The hunters towered over her and their immense bulk cut off most of the light.
“If your father is Thane of the werewolves and you’re just a little werewolf girl - ”
“ - a puny little junky werewolf girl - ”
“ - it doesn’t pay to aggravate him, and get yourself banished.”
The larger of the two men drew a gun from the depths of his coat.
“It’s stupid of you to walk around here.”
“I am stupid,” muttered Kalix.
“Really, wolf whelp, you deserve to die.”
“I know,” said Kalix.
“And when you’re dead, no one will miss you.”
“It’s true,” said Kalix, quietly. And it was. It was all true. She deserved to die and no one would miss her.

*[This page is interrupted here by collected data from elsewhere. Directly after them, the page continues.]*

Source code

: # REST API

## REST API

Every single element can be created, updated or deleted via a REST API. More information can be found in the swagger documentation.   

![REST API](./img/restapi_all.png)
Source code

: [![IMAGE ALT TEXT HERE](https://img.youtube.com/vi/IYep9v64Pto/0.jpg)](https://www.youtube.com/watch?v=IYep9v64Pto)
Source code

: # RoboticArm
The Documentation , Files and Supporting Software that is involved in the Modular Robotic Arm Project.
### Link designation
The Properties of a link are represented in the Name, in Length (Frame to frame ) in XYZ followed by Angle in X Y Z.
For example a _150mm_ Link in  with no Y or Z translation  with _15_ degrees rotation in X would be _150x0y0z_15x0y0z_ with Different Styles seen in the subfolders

The hunters gazed with dislike at the skinny, ragged, trembling figure, seventeen years in the world, without a friend to her name, not a single soul who would be sad to learn that she was gone. Kalix gazed down at her feet, at the cracked and broken boots she wore, now letting in water as the rain poured down from the black sky.
“I like it better when they fight,” muttered the second hunter, drawing his gun. “Let’s do it.”
Kalix dragged her gaze up from her boots to the face of the larger man. She spoke, quite softly.
“I’ll kill you.”
The hunters laughed.
“You’ll kill us? What with? Your werewolf strength?”
“You can’t transform. No full moon, dummy,” said the second hunter, pointing at the sky where the crescent of an old moon showed through a break on the clouds. Both hunters raised their weapons, preparing to fire silver bullets through the young werewolf’s heart. Kalix thought, as she often did, how pleasant it would be to die, and end it all on this bleak London street. But somehow, she just couldn’t do it. As the hunters raised their guns she transformed in a split second from helpless adolescent runaway into the savage, bestial, werewolf who’d killed hunters from one end of Britain to the other, who’d torn the very gates from the prison the clan had held her in after she almost killed the Thane. Before the hunters had time to squeeze their triggers they were torn apart, shredded by the unparalleled savagery that had been both a gift and a curse to the lonely werewolf girl.
It was over in seconds. Kalix let out a frightful howl then shuddered as she reverted back into human form. She looked down bleakly at the carnage beneath her. Already the rain was washing the blood away.